Will upgraded VictoriaMetrics. The one incident we had last week was from an aborted partial attempt to upgrade Vicki. Well, we succeeded this week. In the process of investigating that outage and completing the upgrade this week, Will spotted a perf issue in upstream Vicki that degraded cache performance in Vicki clusters with large numbers of tenants (like we operate), and wrote an upstream PR for it.

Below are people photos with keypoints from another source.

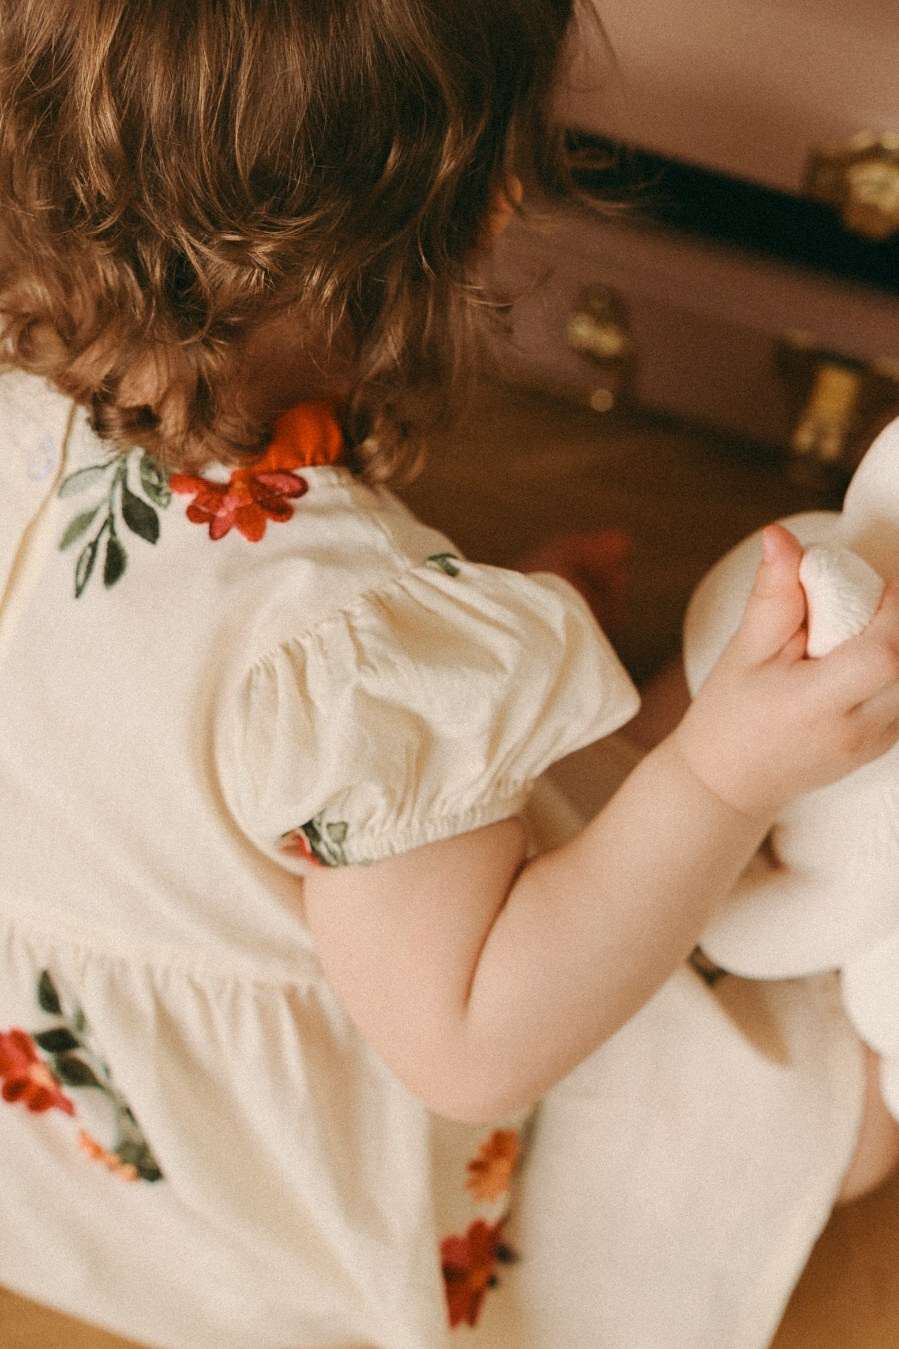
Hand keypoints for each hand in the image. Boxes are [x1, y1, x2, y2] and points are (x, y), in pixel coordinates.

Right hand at [670, 524, 898, 820]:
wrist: (729, 783)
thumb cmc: (729, 715)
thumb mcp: (743, 651)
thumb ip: (773, 594)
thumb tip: (781, 537)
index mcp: (814, 705)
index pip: (885, 653)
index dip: (895, 608)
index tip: (881, 582)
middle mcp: (855, 730)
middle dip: (898, 621)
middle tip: (868, 604)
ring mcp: (877, 742)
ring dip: (894, 643)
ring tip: (856, 635)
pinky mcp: (886, 744)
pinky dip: (892, 666)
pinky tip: (857, 660)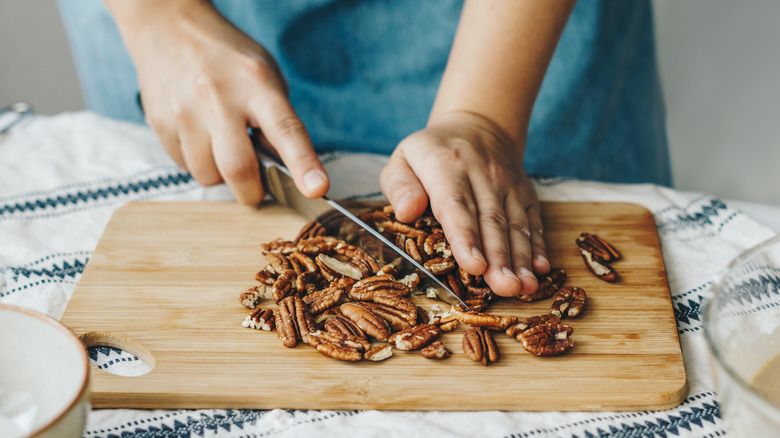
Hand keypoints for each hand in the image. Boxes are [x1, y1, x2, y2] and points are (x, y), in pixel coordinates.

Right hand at [109, 0, 328, 203]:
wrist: (170, 29)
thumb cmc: (229, 61)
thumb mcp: (265, 77)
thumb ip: (278, 121)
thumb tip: (285, 172)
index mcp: (256, 83)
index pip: (285, 130)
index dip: (303, 164)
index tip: (316, 189)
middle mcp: (218, 97)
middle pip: (238, 167)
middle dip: (252, 191)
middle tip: (257, 189)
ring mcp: (185, 111)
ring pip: (208, 175)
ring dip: (222, 175)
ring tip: (223, 148)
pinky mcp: (160, 123)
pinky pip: (185, 166)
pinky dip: (199, 163)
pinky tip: (200, 137)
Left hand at [380, 111, 549, 296]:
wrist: (478, 125)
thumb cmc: (431, 153)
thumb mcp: (403, 158)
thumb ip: (399, 185)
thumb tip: (406, 212)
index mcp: (446, 166)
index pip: (456, 205)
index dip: (466, 237)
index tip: (473, 265)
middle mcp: (482, 174)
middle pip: (491, 220)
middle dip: (499, 257)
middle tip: (504, 287)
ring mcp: (507, 184)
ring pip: (516, 223)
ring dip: (521, 258)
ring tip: (524, 287)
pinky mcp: (524, 193)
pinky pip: (532, 220)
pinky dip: (538, 246)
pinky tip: (541, 270)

Steve was on support rotation. Engineers across the team all do time, a couple days at a time, as technical escalation for our support team. Our support team is great, but being directly exposed to customers is as helpful for product engineering as it is for the support team. Steve and Peter are also hip-deep in working out plans to reboot large numbers of worker physicals, which is a fun problem we’ll be writing about in the weeks to come. Nothing dramatic is going on, we just need a process to reliably schedule reboots and maintenance windows.

Peter spent the week rolling out lazy-loading Corrosion state in fly-proxy. Currently, all the state we hold about every app running on the fleet is kept in-memory in fly-proxy (the component that picks up your HTTP requests from the Internet and relays them to your Fly Machines). As part of the work we’re doing to make Corrosion more resilient (along with regional clusters), we’re changing this, so that we load state for apps only when they’re actually requested. By way of example: the author of this log had one bourbon too many back in 2022 and booted up “paulgra-ham.com” on Fly.io, which is an app that has never once been requested since. Ever since that moment, fly-proxy has assiduously kept abreast of the current state of “paulgra-ham.com”, every minute of every day on every edge and worker in the fleet. This is dumb, and makes fly-proxy brittle. So we’re not doing it anymore.